Question: How does an Israeli define right-wing versus left-wing? Ronen Bergman:   I wish I knew.  Basically, it had a very strong distinction and it’s nothing about economics.  It’s only about how you treat the issue of whether to give or not give the occupied territories. 

Can we, as Israelis, guarantee or be sure that if we give back the Golan Heights that were taken from Syria during the war of 1967, will Syria comply with the agreement of sustainable peace with Israel? 

Can we trust the Palestinians if we give them back the territories?  For independent Palestinians state, that they would not launch another war, go on another attack against Israel and also the rest of the territory?

But this is the basic question.  And this was the basic distinction between Right and Left.  Right was voting against giving back territories, the Left said we have to compromise otherwise we are going to face a new war with either Syria or the Palestinians or both of them very sooon. 

Nowadays, things have changed because the most right-wing Prime Minister Israel ever had, Ariel Sharon, gave back the Gaza Strip.  Now, basically, he did it just to divert attention from the police inquiries against him in Israel.  So, he did it for irrelevant reasons, but I would say this, the distinction is very, very narrow, and even Benjamin Netanyahu, now the right-wing leader, offered some compensation, some retreats to the Palestinians when he was the Prime Minister. 

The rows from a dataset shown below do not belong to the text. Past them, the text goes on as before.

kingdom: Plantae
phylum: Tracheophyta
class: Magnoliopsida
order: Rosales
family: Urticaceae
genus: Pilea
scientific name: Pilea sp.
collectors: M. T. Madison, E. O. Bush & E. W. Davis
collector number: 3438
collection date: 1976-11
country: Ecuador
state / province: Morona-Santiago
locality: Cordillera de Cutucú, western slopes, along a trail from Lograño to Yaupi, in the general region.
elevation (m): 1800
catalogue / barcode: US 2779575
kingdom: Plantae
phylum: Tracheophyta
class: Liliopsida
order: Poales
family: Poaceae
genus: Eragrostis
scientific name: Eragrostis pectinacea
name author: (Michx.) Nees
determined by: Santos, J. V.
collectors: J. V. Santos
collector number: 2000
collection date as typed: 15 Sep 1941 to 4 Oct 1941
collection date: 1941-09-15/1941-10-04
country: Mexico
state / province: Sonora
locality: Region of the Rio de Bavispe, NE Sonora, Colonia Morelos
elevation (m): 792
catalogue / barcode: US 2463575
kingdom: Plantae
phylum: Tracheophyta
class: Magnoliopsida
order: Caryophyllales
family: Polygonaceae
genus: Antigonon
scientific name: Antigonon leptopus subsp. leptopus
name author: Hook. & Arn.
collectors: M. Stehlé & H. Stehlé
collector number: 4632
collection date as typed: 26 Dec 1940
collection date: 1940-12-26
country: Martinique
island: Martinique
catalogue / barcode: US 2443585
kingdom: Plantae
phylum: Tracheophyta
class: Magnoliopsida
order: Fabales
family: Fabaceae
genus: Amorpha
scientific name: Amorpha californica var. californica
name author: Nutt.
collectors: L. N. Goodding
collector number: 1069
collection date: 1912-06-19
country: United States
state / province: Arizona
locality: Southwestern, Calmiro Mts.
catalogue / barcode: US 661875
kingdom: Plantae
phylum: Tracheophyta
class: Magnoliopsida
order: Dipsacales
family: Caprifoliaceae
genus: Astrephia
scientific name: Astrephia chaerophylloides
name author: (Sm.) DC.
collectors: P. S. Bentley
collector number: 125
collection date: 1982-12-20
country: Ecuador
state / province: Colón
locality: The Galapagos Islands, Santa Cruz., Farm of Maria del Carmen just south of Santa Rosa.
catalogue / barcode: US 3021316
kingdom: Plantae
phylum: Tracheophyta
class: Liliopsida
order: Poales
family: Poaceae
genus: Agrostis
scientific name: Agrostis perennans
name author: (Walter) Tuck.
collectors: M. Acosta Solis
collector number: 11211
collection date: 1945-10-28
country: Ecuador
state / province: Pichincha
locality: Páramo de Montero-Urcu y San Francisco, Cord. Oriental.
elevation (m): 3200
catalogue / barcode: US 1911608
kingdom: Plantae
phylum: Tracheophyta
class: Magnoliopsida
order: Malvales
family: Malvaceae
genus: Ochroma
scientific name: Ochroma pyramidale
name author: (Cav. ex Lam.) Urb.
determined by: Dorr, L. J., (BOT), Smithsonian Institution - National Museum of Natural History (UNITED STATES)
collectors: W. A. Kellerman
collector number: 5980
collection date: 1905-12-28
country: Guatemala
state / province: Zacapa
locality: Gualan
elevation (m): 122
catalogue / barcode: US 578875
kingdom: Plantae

But if I were a Palestinian, I would prefer to have either Barak, the leader of the Labor Party, or Tzipi Livni rather than Nathaniel.  Nathaniel comes on the ticket of being a hawkish, anti-Hamas, anti any withdrawal from the territories to power, and he would be elected, if elected, with the voices of the right-wing supporters.  So, he would be reluctant to give up but they always say that things that you see from the Prime Minister’s office, you don’t see it from anywhere else.  So, he would also have to make much, much more retreats and withdrawals than he declares now.